» **Problem**:
Without skipping anything, write out each record below exactly.

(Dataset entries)
=======

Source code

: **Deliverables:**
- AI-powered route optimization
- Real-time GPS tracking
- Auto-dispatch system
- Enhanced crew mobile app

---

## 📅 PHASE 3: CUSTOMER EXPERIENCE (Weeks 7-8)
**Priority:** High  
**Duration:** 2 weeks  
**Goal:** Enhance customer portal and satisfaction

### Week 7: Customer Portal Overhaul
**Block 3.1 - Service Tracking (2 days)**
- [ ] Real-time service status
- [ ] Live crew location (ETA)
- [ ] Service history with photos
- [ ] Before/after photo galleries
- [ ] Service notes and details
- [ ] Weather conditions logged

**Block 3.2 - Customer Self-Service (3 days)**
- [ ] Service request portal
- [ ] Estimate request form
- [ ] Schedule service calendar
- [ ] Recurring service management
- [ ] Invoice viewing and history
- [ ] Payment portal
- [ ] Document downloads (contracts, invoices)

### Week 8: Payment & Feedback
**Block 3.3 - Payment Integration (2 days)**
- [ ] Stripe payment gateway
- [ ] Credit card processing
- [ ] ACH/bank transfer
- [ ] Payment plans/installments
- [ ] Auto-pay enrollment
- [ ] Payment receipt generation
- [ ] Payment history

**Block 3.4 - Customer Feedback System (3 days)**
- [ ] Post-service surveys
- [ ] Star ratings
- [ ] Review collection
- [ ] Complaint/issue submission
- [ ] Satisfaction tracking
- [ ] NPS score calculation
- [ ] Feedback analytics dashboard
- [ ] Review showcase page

=======

» **Answer box**:
Source code

: **Deliverables:**
- AI-powered route optimization
- Real-time GPS tracking
- Auto-dispatch system
- Enhanced crew mobile app

---

## 📅 PHASE 3: CUSTOMER EXPERIENCE (Weeks 7-8)
**Priority:** High  
**Duration:** 2 weeks  
**Goal:** Enhance customer portal and satisfaction

### Week 7: Customer Portal Overhaul
**Block 3.1 - Service Tracking (2 days)**
- [ ] Real-time service status
- [ ] Live crew location (ETA)
- [ ] Service history with photos
- [ ] Before/after photo galleries
- [ ] Service notes and details
- [ ] Weather conditions logged

**Block 3.2 - Customer Self-Service (3 days)**
- [ ] Service request portal
- [ ] Estimate request form
- [ ] Schedule service calendar
- [ ] Recurring service management
- [ ] Invoice viewing and history
- [ ] Payment portal
- [ ] Document downloads (contracts, invoices)

### Week 8: Payment & Feedback
**Block 3.3 - Payment Integration (2 days)**
- [ ] Stripe payment gateway
- [ ] Credit card processing
- [ ] ACH/bank transfer
- [ ] Payment plans/installments
- [ ] Auto-pay enrollment
- [ ] Payment receipt generation
- [ ] Payment history

**Block 3.4 - Customer Feedback System (3 days)**
- [ ] Post-service surveys
- [ ] Star ratings
- [ ] Review collection
- [ ] Complaint/issue submission
- [ ] Satisfaction tracking
- [ ] NPS score calculation
- [ ] Feedback analytics dashboard
- [ ] Review showcase page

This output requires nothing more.